The Court of Appeal took a very different view. It reviewed the various factors that had been relevant to a stage 1 analysis in recent Supreme Court cases and concluded that the most important two factors were “the combination of the creation of enterprise risk inherent in the [defendant’s] business, combined with the measure of control [of the perpetrator by the defendant]”. It then focused on these two factors, and this is where this claim failed.

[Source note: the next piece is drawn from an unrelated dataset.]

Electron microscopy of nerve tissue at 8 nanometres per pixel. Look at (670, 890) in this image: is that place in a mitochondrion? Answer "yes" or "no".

The Court of Appeal concluded that the connection between Blackpool FC and the foreign trip was too remote for the risks created by an adult taking unaccompanied children on a foreign trip to be regarded as risks inherent in the club’s business. The trip was Roper’s idea. The foreign trip was organised, and almost entirely funded, by Roper alone. It was not officially endorsed by the club, was not badged as a club trip, and only a minority of young players on the trip had any connection with the club. Furthermore, the purpose of the Thailand leg of the trip was for Roper to buy sports equipment for his business. No football was played in Thailand.

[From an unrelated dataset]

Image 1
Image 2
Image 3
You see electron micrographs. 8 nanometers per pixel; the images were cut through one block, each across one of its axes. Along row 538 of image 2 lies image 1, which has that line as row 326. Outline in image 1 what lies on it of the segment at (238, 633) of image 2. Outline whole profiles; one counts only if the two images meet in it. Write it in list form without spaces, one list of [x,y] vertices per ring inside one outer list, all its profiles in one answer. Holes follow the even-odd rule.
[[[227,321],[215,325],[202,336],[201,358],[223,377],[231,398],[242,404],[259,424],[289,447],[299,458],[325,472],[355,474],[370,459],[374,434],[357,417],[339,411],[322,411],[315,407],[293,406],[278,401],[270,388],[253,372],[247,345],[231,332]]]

The Court of Appeal also concluded that none of the factors which had influenced the judge on stage 1 (importance of scouting for the football club, the access granted to Roper, and Roper’s apparent representation of Blackpool FC) was evidence of any control of Roper by the club. In truth, the club had very little control. Roper was a volunteer and could stop if he chose to. He had independent sources of income. The club could not tell Roper how to go about his scouting of young players and did not attempt to do so.

Comment

This is a helpful case, particularly in relation to stage 1 of the vicarious liability test. It does not attempt to change the law, but it does analyse recent case law in a way not attempted in other judgments. And for all the examination of legal reasoning, it also emphasises that both stages 1 and 2 of the vicarious liability test remain very fact sensitive. This very detailed judgment highlights the importance of gathering as much factual information as possible. Finally, in an area in which the scope of the applicable law was becoming ever wider, it is a decision that confirms the helpful containing impact of the Supreme Court judgment in Barclays Bank plc v Various Claimants [2020] UKSC 13 (a judgment that was not available to the High Court at the time it reached its decision). Like the relationship between the bank and the doctor in the Barclays case, the relationship between Blackpool FC and Roper was not akin to employment. Indeed, the Court of Appeal held it was, using Lady Hale’s description in Barclays, a ‘clear’ case of a perpetrator who was carrying out his own independent business.